## ESTRATTO DEL DOCUMENTO
----

Risalita in acqua affrettata: sub in camera iperbarica

Luigi Cannoletta, 57enne leccese, ha avuto un principio di embolia polmonare dopo un'immersione nelle acque al largo di Otranto. Rientrato in spiaggia, ha accusato un malore. Immediati i soccorsi

ambulanza 118-28
Forse, secondo i medici, è stata una risalita troppo affrettata, o fatta male. Sta di fatto che la decompressione per smaltire l'azoto e l'ossigeno dal corpo è stata piuttosto superficiale e Luigi Cannoletta, 57enne leccese, si trova ora nella camera iperbarica di Bari a causa di un principio di embolia polmonare. Dovrà rimanere in terapia per altre quattro ore, ma non è in pericolo di vita. Da quanto ricostruito dagli uomini della Capitaneia di Porto di Otranto, non sarebbe stata rispettata la prassi per una lenta risalita di dodici metri ogni minuto. Il grave infortunio in acqua si è verificato nel primo pomeriggio, intorno alle 14 e 30 a circa, in mare aperto a circa mezzo miglia dal porto di Otranto.

L'uomo, un appassionato delle immersioni, aveva raggiunto il largo con la sua barca di circa cinque metri con al seguito la figlia e il cognato. L'immersione del sub munito dell'attrezzatura Ara (bombola, jacket ed erogatore) a quasi sessanta metri di profondità si è prolungata per circa un'ora. Poi la risalita, forse affrettata e il rientro sulla terra ferma. Al rientro, però in un tratto di spiaggia libera nelle vicinanze del porto di Otranto, il sub ha avvertito un malore: conati di vomito, respirazione affannosa e giramenti di testa. Immediato l'intervento del 118 e il trasporto, (già occupata la camera iperbarica di Gallipoli), nel capoluogo di regione, dove l'uomo si trova sotto osservazione.

----

## COMPITO ASSEGNATO 1
Riproduci il passo dell'articolo sul sub di Otranto partendo da "ambulanza 118-28" e terminando con "porto di Otranto.".
## COMPITO ASSEGNATO 2
Elenca i sintomi che, secondo l'articolo sul sub di Otranto, l'uomo ha avvertito al rientro sulla spiaggia.
## COMPITO ASSEGNATO 3
Secondo l'articolo sul sub di Otranto, a quale profondità si è svolta l'immersione?

## MATERIALE FORNITO
----

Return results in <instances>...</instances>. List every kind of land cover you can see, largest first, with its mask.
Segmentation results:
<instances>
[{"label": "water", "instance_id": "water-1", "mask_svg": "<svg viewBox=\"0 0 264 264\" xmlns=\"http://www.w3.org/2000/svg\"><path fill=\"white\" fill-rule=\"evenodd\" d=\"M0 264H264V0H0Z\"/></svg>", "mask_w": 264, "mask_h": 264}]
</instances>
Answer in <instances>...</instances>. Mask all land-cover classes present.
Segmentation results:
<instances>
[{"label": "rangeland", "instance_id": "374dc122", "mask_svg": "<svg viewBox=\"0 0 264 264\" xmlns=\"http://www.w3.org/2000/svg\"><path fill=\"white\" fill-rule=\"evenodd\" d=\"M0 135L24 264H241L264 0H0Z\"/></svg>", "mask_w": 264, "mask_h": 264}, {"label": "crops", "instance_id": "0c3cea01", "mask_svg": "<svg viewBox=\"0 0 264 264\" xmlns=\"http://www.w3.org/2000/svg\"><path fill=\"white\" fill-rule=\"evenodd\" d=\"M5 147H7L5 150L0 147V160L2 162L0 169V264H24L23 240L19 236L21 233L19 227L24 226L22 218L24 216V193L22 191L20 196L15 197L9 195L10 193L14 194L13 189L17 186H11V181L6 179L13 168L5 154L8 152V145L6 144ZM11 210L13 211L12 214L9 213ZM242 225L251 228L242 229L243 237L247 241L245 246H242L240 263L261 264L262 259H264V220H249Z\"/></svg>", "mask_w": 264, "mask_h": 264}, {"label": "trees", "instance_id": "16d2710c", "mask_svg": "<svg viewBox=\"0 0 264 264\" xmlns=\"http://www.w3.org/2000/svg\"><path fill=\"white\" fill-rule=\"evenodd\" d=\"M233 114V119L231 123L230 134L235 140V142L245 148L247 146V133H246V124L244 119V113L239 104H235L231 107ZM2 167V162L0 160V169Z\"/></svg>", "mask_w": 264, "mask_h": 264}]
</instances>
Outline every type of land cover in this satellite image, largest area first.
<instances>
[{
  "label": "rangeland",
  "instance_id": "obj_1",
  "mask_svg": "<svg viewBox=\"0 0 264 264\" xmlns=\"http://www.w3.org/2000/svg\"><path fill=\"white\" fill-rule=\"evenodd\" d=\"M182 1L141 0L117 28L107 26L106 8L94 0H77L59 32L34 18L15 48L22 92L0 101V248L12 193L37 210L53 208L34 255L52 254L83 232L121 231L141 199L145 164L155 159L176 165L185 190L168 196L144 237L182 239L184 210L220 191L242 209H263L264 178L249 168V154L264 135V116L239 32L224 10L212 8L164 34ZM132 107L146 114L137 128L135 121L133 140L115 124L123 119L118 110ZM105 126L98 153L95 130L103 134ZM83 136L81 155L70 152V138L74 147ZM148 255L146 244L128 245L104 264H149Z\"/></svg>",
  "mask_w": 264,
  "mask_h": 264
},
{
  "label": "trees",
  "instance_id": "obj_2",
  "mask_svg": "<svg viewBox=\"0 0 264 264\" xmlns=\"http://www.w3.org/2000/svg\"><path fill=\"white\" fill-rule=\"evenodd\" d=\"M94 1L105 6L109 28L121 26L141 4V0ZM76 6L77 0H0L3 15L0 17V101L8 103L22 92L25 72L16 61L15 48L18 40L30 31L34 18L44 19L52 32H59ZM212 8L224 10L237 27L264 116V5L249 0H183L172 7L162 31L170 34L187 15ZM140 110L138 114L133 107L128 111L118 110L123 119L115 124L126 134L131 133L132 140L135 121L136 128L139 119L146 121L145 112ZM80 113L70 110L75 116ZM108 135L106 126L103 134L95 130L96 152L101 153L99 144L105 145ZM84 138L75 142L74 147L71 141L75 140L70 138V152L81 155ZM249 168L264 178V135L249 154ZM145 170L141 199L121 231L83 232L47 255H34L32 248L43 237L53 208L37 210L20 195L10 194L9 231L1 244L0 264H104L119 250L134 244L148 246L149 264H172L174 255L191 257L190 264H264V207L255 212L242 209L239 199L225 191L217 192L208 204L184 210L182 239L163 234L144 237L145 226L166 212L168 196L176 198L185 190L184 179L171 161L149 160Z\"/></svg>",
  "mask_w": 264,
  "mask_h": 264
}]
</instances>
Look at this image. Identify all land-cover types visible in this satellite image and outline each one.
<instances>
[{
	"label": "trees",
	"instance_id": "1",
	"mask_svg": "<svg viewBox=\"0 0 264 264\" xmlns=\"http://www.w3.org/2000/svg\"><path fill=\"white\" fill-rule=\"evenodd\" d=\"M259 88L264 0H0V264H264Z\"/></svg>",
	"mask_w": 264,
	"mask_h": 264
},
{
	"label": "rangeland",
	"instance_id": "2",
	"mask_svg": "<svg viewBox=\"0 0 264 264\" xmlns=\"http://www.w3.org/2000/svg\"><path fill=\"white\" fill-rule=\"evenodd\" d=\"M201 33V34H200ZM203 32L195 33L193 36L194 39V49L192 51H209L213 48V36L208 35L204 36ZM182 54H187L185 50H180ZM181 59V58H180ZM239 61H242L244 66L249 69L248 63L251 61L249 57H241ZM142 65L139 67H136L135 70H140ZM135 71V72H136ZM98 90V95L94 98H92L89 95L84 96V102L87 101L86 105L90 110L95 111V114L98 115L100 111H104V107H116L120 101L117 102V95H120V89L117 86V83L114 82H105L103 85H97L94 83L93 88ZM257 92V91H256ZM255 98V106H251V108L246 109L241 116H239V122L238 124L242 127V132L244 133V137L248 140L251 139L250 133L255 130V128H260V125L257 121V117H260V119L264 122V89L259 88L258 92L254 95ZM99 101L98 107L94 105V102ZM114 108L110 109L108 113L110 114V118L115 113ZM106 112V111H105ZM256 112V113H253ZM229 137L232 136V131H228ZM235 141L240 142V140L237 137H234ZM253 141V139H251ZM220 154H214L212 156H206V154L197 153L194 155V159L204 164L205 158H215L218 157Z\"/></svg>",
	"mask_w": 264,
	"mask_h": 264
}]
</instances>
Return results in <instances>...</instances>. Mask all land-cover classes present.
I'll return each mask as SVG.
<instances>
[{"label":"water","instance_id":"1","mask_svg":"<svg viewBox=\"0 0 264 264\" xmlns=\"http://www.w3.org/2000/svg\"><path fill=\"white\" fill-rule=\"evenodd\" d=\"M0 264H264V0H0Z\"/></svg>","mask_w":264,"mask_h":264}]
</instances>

----

## RISPOSTA 1
ambulanza 118-28
Forse, secondo i medici, è stata una risalita troppo affrettata, o fatta male. Sta di fatto che la decompressione per smaltire l'azoto e l'ossigeno dal corpo è stata piuttosto superficiale e Luigi Cannoletta, 57enne leccese, si trova ora nella camera iperbarica di Bari a causa di un principio di embolia polmonare. Dovrà rimanere in terapia per altre quattro ore, ma non è in pericolo di vita. Da quanto ricostruito dagli uomini della Capitaneia di Porto di Otranto, non sarebbe stata rispettata la prassi per una lenta risalita di dodici metri ogni minuto. Il grave infortunio in acqua si è verificato nel primo pomeriggio, intorno alle 14 e 30 a circa, in mare aperto a circa mezzo miglia dal porto di Otranto.

## RISPOSTA 2
Conati di vomito, respirazione affannosa, giramenti di testa

## RISPOSTA 3
A quasi sessanta metri di profondità.